(Supplied data)

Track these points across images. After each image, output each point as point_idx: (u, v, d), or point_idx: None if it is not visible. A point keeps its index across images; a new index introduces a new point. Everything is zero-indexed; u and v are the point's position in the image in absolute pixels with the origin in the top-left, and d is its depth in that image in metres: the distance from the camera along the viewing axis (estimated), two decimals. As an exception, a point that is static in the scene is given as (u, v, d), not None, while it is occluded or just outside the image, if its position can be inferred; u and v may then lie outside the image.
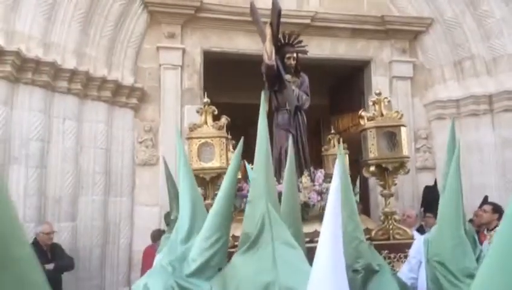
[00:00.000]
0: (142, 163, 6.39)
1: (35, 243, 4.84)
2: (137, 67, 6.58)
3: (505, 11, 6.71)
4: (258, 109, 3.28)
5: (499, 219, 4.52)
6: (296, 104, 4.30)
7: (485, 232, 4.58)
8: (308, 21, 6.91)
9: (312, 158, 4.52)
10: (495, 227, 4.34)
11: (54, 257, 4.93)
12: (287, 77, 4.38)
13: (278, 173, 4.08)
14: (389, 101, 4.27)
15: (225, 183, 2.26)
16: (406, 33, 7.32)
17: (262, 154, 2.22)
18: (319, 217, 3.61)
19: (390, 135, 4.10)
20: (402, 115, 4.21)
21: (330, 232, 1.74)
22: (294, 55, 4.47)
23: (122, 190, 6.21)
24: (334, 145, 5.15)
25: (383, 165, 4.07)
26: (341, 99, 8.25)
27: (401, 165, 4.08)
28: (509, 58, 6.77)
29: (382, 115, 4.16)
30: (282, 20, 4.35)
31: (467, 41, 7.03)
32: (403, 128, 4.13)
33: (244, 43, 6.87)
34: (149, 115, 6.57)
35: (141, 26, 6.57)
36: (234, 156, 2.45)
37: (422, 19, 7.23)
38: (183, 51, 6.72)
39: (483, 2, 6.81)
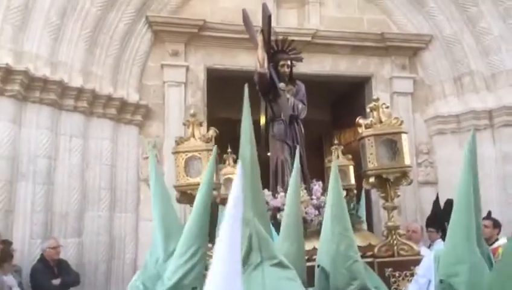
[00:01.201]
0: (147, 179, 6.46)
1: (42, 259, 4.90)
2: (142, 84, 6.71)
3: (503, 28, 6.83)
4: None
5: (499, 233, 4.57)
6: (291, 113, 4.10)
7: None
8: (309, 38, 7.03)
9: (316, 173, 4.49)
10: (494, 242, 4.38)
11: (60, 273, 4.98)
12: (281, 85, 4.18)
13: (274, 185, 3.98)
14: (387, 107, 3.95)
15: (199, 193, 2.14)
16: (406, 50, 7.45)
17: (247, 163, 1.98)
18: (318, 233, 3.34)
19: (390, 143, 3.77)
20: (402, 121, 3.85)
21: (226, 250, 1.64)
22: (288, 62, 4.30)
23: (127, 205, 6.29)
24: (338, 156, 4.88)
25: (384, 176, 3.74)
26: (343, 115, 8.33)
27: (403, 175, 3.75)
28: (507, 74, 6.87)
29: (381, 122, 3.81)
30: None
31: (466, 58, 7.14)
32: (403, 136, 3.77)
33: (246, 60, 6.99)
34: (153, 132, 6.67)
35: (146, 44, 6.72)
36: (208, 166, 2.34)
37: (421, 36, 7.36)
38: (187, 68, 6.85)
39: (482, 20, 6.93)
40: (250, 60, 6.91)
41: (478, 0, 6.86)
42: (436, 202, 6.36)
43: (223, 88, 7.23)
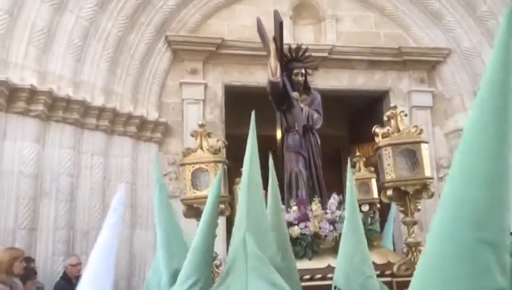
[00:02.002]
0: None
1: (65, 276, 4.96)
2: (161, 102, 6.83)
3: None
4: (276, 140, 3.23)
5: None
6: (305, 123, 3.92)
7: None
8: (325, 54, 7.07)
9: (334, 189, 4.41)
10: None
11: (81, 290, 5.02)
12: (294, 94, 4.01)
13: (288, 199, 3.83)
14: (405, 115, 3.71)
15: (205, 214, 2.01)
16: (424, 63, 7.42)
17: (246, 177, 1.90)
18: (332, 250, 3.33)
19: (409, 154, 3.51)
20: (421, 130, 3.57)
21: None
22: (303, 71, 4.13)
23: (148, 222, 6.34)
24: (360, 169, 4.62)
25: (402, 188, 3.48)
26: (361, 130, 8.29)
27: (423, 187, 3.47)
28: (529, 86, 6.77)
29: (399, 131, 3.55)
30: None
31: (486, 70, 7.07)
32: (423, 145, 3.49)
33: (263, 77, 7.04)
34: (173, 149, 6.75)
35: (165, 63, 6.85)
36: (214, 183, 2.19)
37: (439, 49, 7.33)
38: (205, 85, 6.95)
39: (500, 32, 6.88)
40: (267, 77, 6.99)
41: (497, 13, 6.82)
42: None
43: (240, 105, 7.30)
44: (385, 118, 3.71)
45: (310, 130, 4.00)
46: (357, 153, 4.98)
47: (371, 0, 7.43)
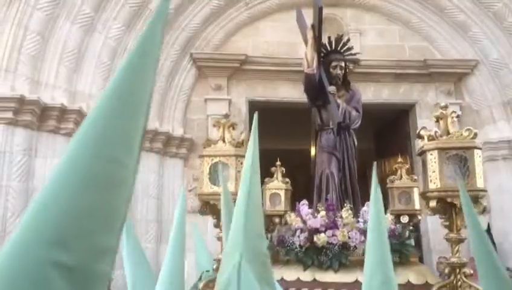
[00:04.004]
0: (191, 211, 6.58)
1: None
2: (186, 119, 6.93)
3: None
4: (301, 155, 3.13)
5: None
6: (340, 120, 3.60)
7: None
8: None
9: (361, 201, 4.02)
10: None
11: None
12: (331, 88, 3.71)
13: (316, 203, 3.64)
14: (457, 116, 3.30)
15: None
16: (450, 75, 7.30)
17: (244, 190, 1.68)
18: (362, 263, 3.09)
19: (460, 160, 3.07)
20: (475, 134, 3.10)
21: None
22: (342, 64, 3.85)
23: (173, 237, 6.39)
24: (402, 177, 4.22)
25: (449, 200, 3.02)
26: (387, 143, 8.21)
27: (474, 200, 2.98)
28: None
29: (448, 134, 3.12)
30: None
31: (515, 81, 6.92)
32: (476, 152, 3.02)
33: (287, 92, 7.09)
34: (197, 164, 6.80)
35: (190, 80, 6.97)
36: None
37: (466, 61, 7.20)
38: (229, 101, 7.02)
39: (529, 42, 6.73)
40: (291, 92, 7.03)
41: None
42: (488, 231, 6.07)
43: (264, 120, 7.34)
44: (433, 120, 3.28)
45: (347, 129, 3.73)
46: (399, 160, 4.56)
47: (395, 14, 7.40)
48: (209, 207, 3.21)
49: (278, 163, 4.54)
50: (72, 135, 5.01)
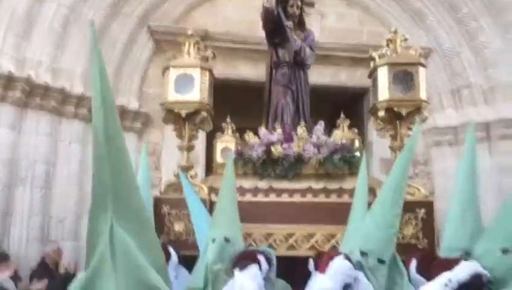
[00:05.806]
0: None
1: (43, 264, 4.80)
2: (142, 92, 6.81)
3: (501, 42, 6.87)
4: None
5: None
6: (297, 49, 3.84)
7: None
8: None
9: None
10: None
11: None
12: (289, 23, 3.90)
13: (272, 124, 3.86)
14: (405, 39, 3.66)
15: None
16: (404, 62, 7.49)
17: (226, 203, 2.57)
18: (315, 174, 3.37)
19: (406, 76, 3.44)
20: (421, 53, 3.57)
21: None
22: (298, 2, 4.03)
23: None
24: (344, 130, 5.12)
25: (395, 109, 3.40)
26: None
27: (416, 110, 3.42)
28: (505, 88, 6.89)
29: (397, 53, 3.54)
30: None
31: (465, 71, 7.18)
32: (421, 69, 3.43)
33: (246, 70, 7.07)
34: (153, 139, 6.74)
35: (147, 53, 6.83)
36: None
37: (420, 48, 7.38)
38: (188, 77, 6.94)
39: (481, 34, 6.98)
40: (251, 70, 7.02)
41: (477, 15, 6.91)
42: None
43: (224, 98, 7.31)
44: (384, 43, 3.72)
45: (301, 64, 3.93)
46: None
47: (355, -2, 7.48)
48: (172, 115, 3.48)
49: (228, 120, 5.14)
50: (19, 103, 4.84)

(End Supplied data)

_What the task asks_.
Give back each of the records above word for word, apart from the pictures.

_Result of the task_.
Track these points across images. After each image, output each point as point_idx: (u, v, d), or point_idx: None if it is not visible. A point keeps its index across images; a new index introduces a new point. Everything is zero-indexed; u and v are the point's position in the image in absolute pixels with the origin in the top-left, and d is its depth in that image in metres: the distance from the camera along the viewing axis (estimated), two decimals. As an exception, a point that is static in the scene is given as (u, v, d), not None, while it is occluded or just outside the image, if its position can be inferred; u and v may then lie outside the image.
[00:00.000]
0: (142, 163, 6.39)
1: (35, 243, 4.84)
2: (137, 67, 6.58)
3: (505, 11, 6.71)
4: (258, 109, 3.28)
5: (499, 219, 4.52)
6: (296, 104, 4.30)
7: (485, 232, 4.58)
8: (308, 21, 6.91)
9: (312, 158, 4.52)
10: (495, 227, 4.34)
11: (54, 257, 4.93)
12: (287, 77, 4.38)
13: (278, 173, 4.08)
14: (389, 101, 4.27)
15: (225, 183, 2.26)
16: (406, 33, 7.32)
17: (262, 154, 2.22)
18: (319, 217, 3.61)
19: (390, 135, 4.10)
20: (402, 115, 4.21)
21: (330, 232, 1.74)
22: (294, 55, 4.47)
23: (122, 190, 6.21)
24: (334, 145, 5.15)
25: (383, 165, 4.07)
26: (341, 99, 8.25)
27: (401, 165, 4.08)
28: (509, 58, 6.77)
29: (382, 115, 4.16)
30: (282, 20, 4.35)
31: (467, 41, 7.03)
32: (403, 128, 4.13)
33: (244, 43, 6.87)
34: (149, 115, 6.57)
35: (141, 26, 6.57)
36: (234, 156, 2.45)
37: (422, 19, 7.23)
38: (183, 51, 6.72)
39: (483, 2, 6.81)
[00:01.201]
0: (147, 179, 6.46)
1: (42, 259, 4.90)
2: (142, 84, 6.71)
3: (503, 28, 6.83)
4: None
5: (499, 233, 4.57)
6: (291, 113, 4.10)
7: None
8: (309, 38, 7.03)
9: (316, 173, 4.49)
10: (494, 242, 4.38)
11: (60, 273, 4.98)
12: (281, 85, 4.18)
13: (274, 185, 3.98)
14: (387, 107, 3.95)
15: (199, 193, 2.14)
16: (406, 50, 7.45)
17: (247, 163, 1.98)
18: (318, 233, 3.34)
19: (390, 143, 3.77)
20: (402, 121, 3.85)
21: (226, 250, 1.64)
22: (288, 62, 4.30)
23: (127, 205, 6.29)
24: (338, 156, 4.88)
25: (384, 176, 3.74)
26: (343, 115, 8.33)
27: (403, 175, 3.75)
28: (507, 74, 6.87)
29: (381, 122, 3.81)
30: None
31: (466, 58, 7.14)
32: (403, 136, 3.77)
33: (246, 60, 6.99)
34: (153, 132, 6.67)
35: (146, 44, 6.72)
36: (208, 166, 2.34)
37: (421, 36, 7.36)
38: (187, 68, 6.85)
39: (482, 20, 6.93)
40: (250, 60, 6.91)
41: (478, 0, 6.86)
42: (436, 202, 6.36)
43: (223, 88, 7.23)
[00:02.002]
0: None
1: (65, 276, 4.96)
2: (161, 102, 6.83)
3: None
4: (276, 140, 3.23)
5: None
6: (305, 123, 3.92)
7: None
8: (325, 54, 7.07)
9: (334, 189, 4.41)
10: None
11: (81, 290, 5.02)
12: (294, 94, 4.01)
13: (288, 199, 3.83)
14: (405, 115, 3.71)
15: (205, 214, 2.01)
16: (424, 63, 7.42)
17: (246, 177, 1.90)
18: (332, 250, 3.33)
19: (409, 154, 3.51)
20: (421, 130, 3.57)
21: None
22: (303, 71, 4.13)
23: (148, 222, 6.34)
24: (360, 169, 4.62)
25: (402, 188, 3.48)
26: (361, 130, 8.29)
27: (423, 187, 3.47)
28: (529, 86, 6.77)
29: (399, 131, 3.55)
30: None
31: (486, 70, 7.07)
32: (423, 145, 3.49)
33: (263, 77, 7.04)
34: (173, 149, 6.75)
35: (165, 63, 6.85)
36: (214, 183, 2.19)
37: (439, 49, 7.33)
38: (205, 85, 6.95)
39: (500, 32, 6.88)
40: (267, 77, 6.99)
41: (497, 13, 6.82)
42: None
43: (240, 105, 7.30)
44: (385, 118, 3.71)
45: (310, 130, 4.00)
46: (357, 153, 4.98)
47: (371, 0, 7.43)
[00:04.004]
0: (191, 211, 6.58)
1: None
2: (186, 119, 6.93)
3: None
4: (301, 155, 3.13)
5: None
6: (340, 120, 3.60)
7: None
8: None
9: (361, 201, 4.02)
10: None
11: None
12: (331, 88, 3.71)
13: (316, 203, 3.64)
14: (457, 116, 3.30)
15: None
16: (450, 75, 7.30)
17: (244, 190, 1.68)
18: (362, 263, 3.09)
19: (460, 160, 3.07)
20: (475, 134, 3.10)
21: None
22: (342, 64, 3.85)
23: (173, 237, 6.39)
24: (402, 177, 4.22)
25: (449, 200, 3.02)
26: (387, 143, 8.21)
27: (474, 200, 2.98)
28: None
29: (448, 134, 3.12)
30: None
31: (515, 81, 6.92)
32: (476, 152, 3.02)
33: (287, 92, 7.09)
34: (197, 164, 6.80)
35: (190, 80, 6.97)
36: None
37: (466, 61, 7.20)
38: (229, 101, 7.02)
39: (529, 42, 6.73)
40: (291, 92, 7.03)
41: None
42: (488, 231, 6.07)
43: (264, 120, 7.34)
44: (433, 120, 3.28)
45: (347, 129, 3.73)
46: (399, 160, 4.56)
47: (395, 14, 7.40)
48: (209, 207, 3.21)
49: (278, 163, 4.54)
50: (72, 135, 5.01)
[00:05.806]
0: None
1: (43, 264, 4.80)
2: (142, 92, 6.81)
3: (501, 42, 6.87)
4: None
5: None
6: (297, 49, 3.84)
7: None
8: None
9: None
10: None
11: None
12: (289, 23, 3.90)
13: (272, 124, 3.86)
14: (405, 39, 3.66)
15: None
16: (404, 62, 7.49)
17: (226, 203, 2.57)
18: (315, 174, 3.37)
19: (406, 76, 3.44)
20: (421, 53, 3.57)
21: None
22: (298, 2, 4.03)
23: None
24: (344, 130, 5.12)
25: (395, 109, 3.40)
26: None
27: (416, 110, 3.42)
28: (505, 88, 6.89)
29: (397, 53, 3.54)
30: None
31: (465, 71, 7.18)
32: (421, 69, 3.43)
33: (246, 70, 7.07)
34: (153, 139, 6.74)
35: (147, 53, 6.83)
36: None
37: (420, 48, 7.38)
38: (188, 77, 6.94)
39: (481, 34, 6.98)
40: (251, 70, 7.02)
41: (477, 15, 6.91)
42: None
43: (224, 98, 7.31)
44: (384, 43, 3.72)
45: (301, 64, 3.93)
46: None
47: (355, -2, 7.48)
48: (172, 115, 3.48)
49: (228, 120, 5.14)
50: (19, 103, 4.84)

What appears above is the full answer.